TASK TO CARRY OUT: Check each line of the listing for the word "input" and give only the number of lines that have it.

PROVIDED INFORMATION:
= = = = = = =

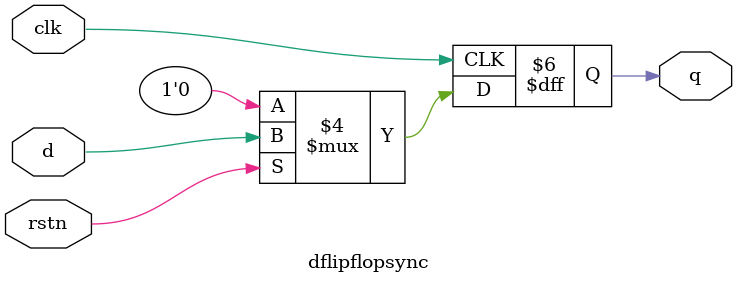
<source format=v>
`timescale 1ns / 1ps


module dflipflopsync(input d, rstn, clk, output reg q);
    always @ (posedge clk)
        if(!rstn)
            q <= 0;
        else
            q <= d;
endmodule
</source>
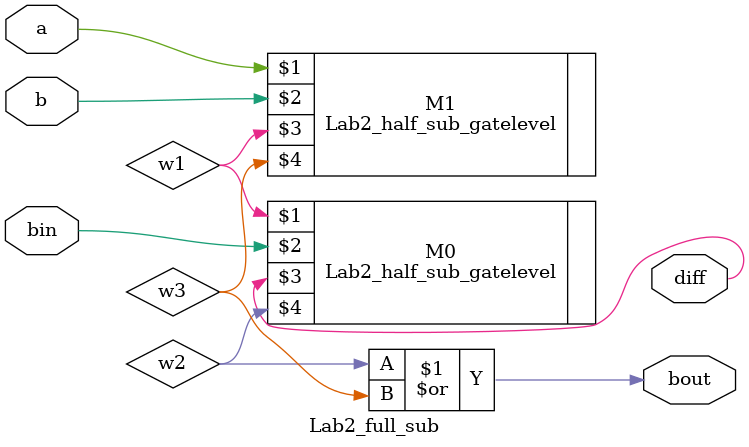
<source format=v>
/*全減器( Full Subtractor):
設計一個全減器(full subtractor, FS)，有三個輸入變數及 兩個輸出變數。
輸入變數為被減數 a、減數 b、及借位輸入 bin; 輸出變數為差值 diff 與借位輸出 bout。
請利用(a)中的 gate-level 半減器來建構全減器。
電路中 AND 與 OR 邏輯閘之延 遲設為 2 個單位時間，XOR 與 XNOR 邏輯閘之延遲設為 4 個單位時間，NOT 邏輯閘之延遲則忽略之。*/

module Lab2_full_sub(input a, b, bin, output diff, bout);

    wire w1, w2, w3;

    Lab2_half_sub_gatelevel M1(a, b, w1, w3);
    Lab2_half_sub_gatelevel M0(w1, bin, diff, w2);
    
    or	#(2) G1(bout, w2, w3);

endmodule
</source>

= = = = = = =

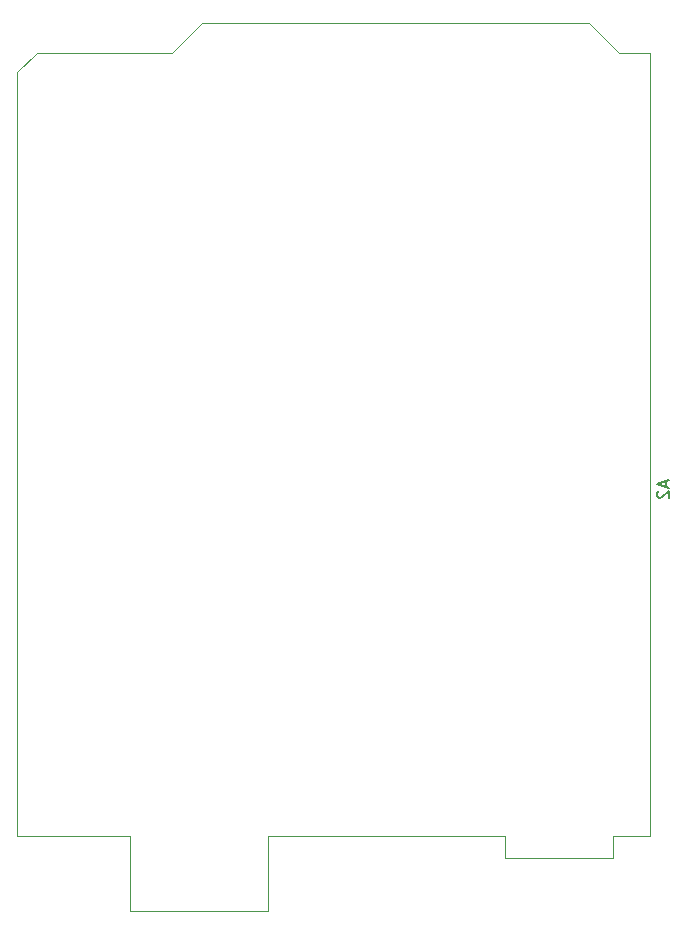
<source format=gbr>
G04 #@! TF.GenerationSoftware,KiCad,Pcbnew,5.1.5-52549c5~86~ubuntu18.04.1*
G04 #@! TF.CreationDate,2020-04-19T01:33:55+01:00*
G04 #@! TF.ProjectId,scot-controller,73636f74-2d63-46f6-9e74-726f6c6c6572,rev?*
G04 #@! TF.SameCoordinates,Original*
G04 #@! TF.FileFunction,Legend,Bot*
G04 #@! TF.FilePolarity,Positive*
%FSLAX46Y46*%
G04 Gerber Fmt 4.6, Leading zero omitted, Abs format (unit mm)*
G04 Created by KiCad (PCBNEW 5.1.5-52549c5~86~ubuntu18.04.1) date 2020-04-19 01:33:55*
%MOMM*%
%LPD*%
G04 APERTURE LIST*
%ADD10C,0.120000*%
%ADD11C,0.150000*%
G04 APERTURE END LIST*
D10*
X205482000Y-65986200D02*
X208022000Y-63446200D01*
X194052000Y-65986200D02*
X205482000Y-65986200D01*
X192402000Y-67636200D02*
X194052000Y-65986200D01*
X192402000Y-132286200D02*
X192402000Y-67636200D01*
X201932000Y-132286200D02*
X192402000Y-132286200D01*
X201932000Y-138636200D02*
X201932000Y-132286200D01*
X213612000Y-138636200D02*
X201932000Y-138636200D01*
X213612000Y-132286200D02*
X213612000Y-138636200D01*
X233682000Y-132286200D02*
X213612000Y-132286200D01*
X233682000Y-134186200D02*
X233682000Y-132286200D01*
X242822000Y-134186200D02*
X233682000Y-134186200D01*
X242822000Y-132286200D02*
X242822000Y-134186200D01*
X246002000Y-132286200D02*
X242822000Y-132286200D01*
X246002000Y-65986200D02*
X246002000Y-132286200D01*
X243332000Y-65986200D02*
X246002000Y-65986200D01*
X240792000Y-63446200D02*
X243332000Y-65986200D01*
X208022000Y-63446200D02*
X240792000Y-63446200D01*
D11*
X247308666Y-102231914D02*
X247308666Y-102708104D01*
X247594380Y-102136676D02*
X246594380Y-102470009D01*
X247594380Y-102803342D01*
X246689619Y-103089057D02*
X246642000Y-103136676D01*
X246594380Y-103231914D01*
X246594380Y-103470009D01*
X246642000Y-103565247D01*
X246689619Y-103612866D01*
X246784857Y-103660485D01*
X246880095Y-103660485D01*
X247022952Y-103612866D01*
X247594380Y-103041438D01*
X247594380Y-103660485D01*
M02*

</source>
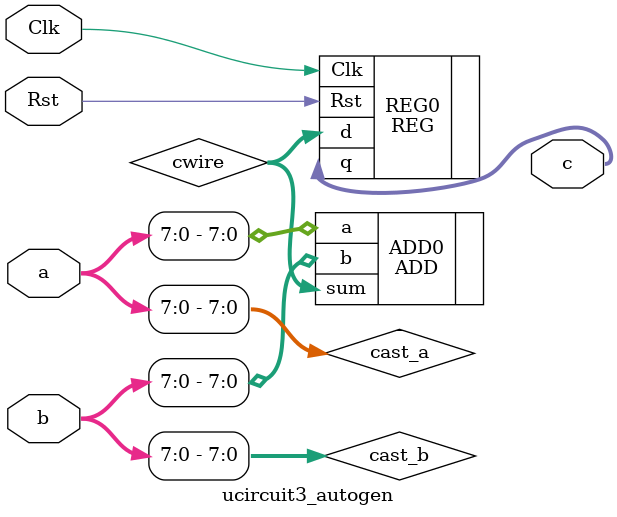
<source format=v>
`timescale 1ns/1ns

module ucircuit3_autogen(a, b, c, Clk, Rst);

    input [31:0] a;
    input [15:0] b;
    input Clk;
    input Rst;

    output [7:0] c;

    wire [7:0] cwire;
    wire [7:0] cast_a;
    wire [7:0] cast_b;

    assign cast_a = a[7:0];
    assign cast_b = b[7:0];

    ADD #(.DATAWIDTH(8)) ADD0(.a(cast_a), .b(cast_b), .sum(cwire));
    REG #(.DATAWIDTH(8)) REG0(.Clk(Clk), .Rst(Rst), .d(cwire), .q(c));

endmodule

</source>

= = = = = = =

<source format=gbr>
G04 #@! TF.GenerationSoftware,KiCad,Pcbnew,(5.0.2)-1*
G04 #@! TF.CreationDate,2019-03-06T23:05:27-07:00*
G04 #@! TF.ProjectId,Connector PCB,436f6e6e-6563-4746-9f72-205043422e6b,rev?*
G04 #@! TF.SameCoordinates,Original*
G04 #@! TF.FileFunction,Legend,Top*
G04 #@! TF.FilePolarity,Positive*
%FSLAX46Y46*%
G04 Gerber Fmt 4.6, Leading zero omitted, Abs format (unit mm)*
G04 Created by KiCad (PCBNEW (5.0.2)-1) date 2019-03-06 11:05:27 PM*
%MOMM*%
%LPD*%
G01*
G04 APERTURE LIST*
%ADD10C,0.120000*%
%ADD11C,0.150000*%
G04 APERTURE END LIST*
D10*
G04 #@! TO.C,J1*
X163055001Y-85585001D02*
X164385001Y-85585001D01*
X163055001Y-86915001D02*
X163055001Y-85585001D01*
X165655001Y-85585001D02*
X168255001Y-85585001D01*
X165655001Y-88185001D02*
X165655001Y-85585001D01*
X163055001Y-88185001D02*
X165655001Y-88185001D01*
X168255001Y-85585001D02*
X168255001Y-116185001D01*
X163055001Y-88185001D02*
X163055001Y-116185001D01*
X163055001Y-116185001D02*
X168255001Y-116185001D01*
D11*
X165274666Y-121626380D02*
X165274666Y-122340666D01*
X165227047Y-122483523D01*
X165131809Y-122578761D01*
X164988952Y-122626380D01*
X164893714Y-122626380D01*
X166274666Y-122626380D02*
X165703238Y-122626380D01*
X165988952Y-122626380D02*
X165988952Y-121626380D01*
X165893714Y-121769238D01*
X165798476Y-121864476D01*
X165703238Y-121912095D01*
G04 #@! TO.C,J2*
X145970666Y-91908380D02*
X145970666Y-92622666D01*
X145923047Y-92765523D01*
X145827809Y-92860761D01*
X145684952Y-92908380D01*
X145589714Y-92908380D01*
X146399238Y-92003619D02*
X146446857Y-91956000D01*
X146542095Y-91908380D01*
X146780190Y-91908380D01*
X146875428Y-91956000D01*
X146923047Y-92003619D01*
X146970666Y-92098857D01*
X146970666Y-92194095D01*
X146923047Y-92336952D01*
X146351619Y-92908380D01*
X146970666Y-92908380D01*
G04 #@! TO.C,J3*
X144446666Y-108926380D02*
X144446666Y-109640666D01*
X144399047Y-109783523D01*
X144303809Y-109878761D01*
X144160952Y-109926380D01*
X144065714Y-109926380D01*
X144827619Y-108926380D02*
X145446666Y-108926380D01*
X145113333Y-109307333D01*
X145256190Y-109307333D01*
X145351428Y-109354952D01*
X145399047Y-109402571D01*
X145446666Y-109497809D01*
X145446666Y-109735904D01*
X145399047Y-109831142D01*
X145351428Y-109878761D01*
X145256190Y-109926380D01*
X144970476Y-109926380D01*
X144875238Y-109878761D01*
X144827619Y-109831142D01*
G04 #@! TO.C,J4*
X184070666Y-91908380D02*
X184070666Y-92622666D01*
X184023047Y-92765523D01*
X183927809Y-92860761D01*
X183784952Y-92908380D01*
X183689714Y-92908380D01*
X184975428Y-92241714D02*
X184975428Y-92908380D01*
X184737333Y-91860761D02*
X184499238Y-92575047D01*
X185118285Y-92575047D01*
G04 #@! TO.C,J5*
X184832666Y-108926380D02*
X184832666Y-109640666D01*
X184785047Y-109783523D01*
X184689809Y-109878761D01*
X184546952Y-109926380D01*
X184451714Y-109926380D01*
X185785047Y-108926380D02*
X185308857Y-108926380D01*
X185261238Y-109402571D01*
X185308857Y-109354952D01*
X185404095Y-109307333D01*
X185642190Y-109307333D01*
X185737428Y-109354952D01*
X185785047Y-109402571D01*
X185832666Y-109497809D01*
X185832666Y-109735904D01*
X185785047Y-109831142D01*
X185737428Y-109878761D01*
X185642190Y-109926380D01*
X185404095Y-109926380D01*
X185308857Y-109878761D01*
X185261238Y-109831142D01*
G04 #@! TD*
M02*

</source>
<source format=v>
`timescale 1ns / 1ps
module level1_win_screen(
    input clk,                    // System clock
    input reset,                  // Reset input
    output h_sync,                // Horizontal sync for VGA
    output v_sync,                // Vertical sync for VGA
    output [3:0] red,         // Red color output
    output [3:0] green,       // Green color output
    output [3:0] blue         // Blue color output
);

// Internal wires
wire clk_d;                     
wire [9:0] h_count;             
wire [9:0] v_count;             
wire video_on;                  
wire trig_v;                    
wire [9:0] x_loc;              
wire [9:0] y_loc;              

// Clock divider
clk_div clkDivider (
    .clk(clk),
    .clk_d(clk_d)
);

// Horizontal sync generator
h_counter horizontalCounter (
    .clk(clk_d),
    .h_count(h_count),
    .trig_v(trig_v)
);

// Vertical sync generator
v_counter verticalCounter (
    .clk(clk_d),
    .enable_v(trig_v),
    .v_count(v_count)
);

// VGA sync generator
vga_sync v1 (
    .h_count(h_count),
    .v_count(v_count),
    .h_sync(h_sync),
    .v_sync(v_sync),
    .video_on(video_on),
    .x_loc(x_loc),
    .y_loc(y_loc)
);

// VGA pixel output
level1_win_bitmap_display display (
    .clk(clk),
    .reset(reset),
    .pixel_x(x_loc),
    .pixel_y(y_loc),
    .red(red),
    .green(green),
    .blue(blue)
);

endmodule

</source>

= = = = = = =

ANSWER: 8